Makale, bazı çevre koruma girişimlerinin aşırı hava olaylarını daha da kötüleştirebileceğini belirtmektedir. Örneğin, hava kirliliğinin azaltılması, daha fazla radyasyonun dünyaya ulaşmasına ve yerel sıcaklık artışlarına yol açabilir. Dr. Laura Wilcox, Asya’daki hava kirliliğinin temizlenmesinin aşırı sıcaklıkları artırdığını ve Asya yaz musonlarını etkilediğini ifade etmektedir.

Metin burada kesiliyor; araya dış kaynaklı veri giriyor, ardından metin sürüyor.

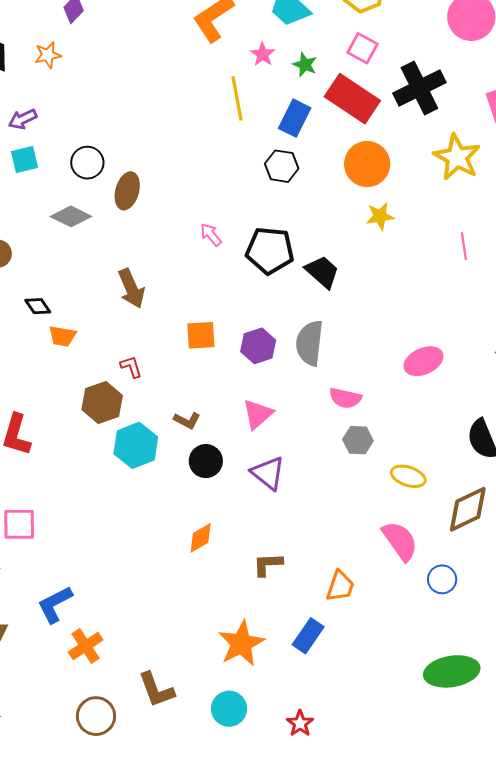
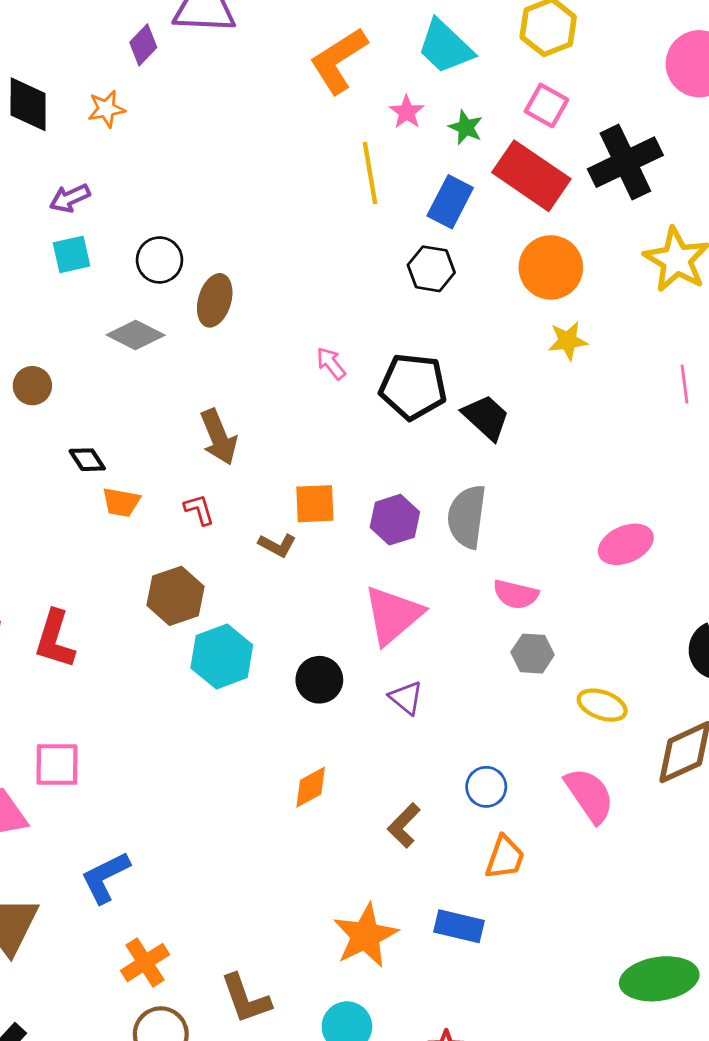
red L-shape: (131, 367) -> (199, 510), moved
pink triangle: (258, 414) -> (393, 615), size x1.4
brown L-shape: (187, 420) -> (277, 545), moved
purple triangle: (268, 473) -> (406, 698), size x0.7
brown L-shape: (268, 564) -> (404, 825), turned -44
blue circle: (442, 579) -> (486, 787), moved
blue rectangle: (308, 636) -> (459, 926), turned 68
orange cross: (86, 646) -> (145, 963), moved

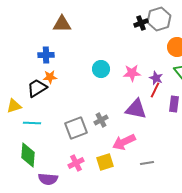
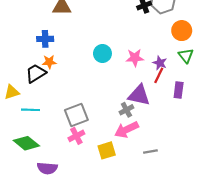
gray cross: (101, 120) -> (126, 110), moved
green diamond: (28, 155) -> (26, 143), turned -55
pink cross: (76, 163) -> (76, 136), moved

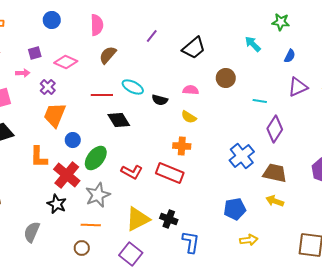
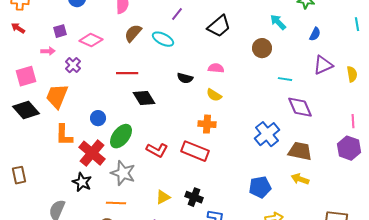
brown circle: (226, 78) -> (262, 48), moved
cyan ellipse: (133, 87) -> (163, 39), moved
orange trapezoid: (55, 115) -> (57, 96), moved
purple diamond: (275, 129) -> (300, 107), turned -56
gray star: (98, 195) -> (123, 173), turned -30
yellow triangle: (138, 219) -> (163, 197), size x0.6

Gerekli temizliğin küresel ısınmayla birleşerek önümüzdeki 10 yıllarda aşırı hava koşullarında güçlü değişikliklere yol açabileceği vurgulanmaktadır.
Bu içerik, Daily Mail’in “Scientists warn that 70% of the world’s population will see ‘strong and rapid’ increases in wild weather events in the next 20 years” başlıklı haberinden derlenmiştir.